The goal of the thesis is to design an invariant object recognition system which, when provided with the closed contours present in an image of a scene, identifies them as objects that are (possibly transformed) instances of the stored model objects. The emphasis of this study is on the application of neural networks to this problem. The thesis proposes a new neural network-based invariant object recognition system. A further contribution of the thesis is to highlight the importance of a principled approach to the design of neural networks for object recognition.
The thesis deals with two-dimensional (2-D) objects only. For the purpose of this thesis, 2-D objects are defined to be those three-dimensional objects whose shape information can be entirely provided by their bounding contours alone. Information regarding curvature of the surfaces of the objects is not required for their recognition. Naturally, all flat or almost flat objects fall into this category (e.g., industrial parts such as pliers, cutters and spanners; keys, etc.).
The main advantages of using neural networks for object recognition include massive parallelism and graceful performance degradation in presence of noise. Thus, neural networks can achieve fast recognition of objects even with a large collection of model objects, and can also provide robust performance.

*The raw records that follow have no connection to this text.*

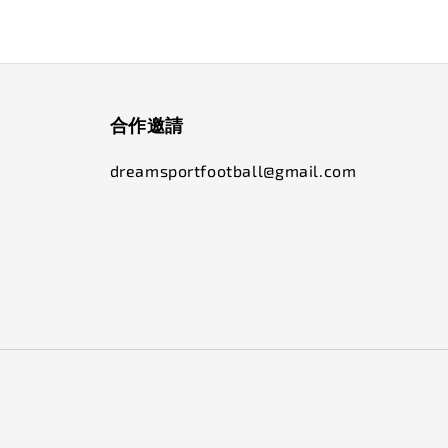
合作邀請
dreamsportfootball@gmail.com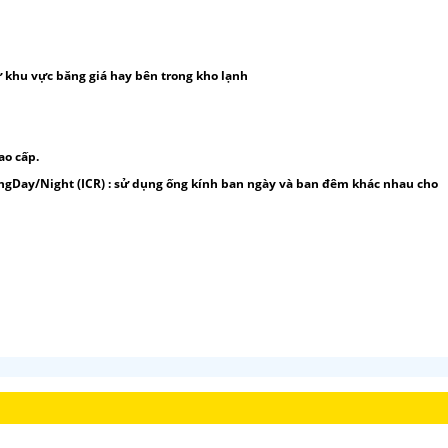
hư khu vực băng giá hay bên trong kho lạnh
o cấp.
ángDay/Night (ICR) : sử dụng ống kính ban ngày và ban đêm khác nhau cho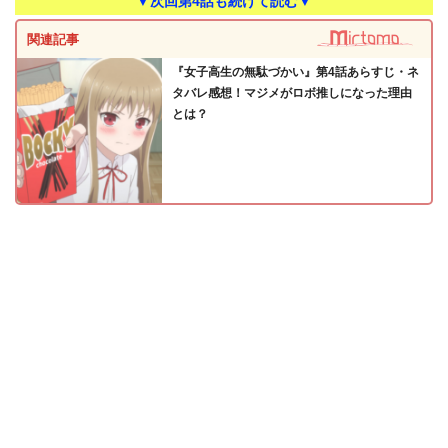
▼次回第4話も続けて読む▼
関連記事
『女子高生の無駄づかい』第4話あらすじ・ネ
タバレ感想！マジメがロボ推しになった理由
とは？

This thesis proposes a two-staged network-based solution for invariant recognition of 2-D shapes. The first stage involves computation of an invariant representation of the shape. Since only 2-D shapes are considered in this thesis, a shape can be represented by a piecewise linear approximation of the object boundary. The angles at the vertices of the polygonal approximation of a planar shape remain invariant under rotation, translation and scaling, and the sequence of these internal angles therefore provides the required invariant representation of an object. The thesis presents new parallel algorithms for obtaining the polygonal approximation of a closed contour and for computing the internal angles of the polygonal approximation. The proposed algorithms are implementable on a simple neural network. The input to the stage is obtained by first applying an edge detection algorithm to the intensity image and then by rejecting spurious edges to retain only the closed contours; this processing requires existing standard techniques only. The proposed algorithms have been implemented and tested on synthetic and natural images.
The second stage of the network is concerned with matching the computed representation of the composite object in the image with object descriptions stored in a database. A parallel matching scheme based on a new locus-specific associative memory has been proposed. This system associatively recalls one of the models when provided with a noisy, corrupted or transformed version of a stored model as input. The amount of noise or corruption that can be tolerated by the memory is controlled by a modifiable vigilance parameter. Partial occlusion is also taken care of in this parallel matching scheme. The system can recognize all objects present in the input, one by one if sufficient portion (as controlled by the vigilance parameter) of each object is available at the input. Since shape matching is accomplished as an associative recall from the memory, the matching time is of constant order regardless of the size of the database of model objects. The matching algorithm proposed for this stage of the network has been implemented and tested on synthetic images.
The thesis is organized as follows: Chapter 1 is an introduction to the invariant shape recognition problem and neural networks. Chapter 2 presents a survey of traditional shape recognition techniques and current neural network-based approaches. The proposed model for shape recognition is then presented. Chapter 3 describes a parallel algorithm for corner detection on digital curves and also a procedure to determine the angles at the corner points in parallel. A survey of associative memories and a description of the parallel matching procedure based on locus-specific associative memories appear in Chapter 4. This chapter also discusses the implementation and the performance of the recognition system. Chapter 5 concludes the thesis by summarizing the salient features of the proposed model.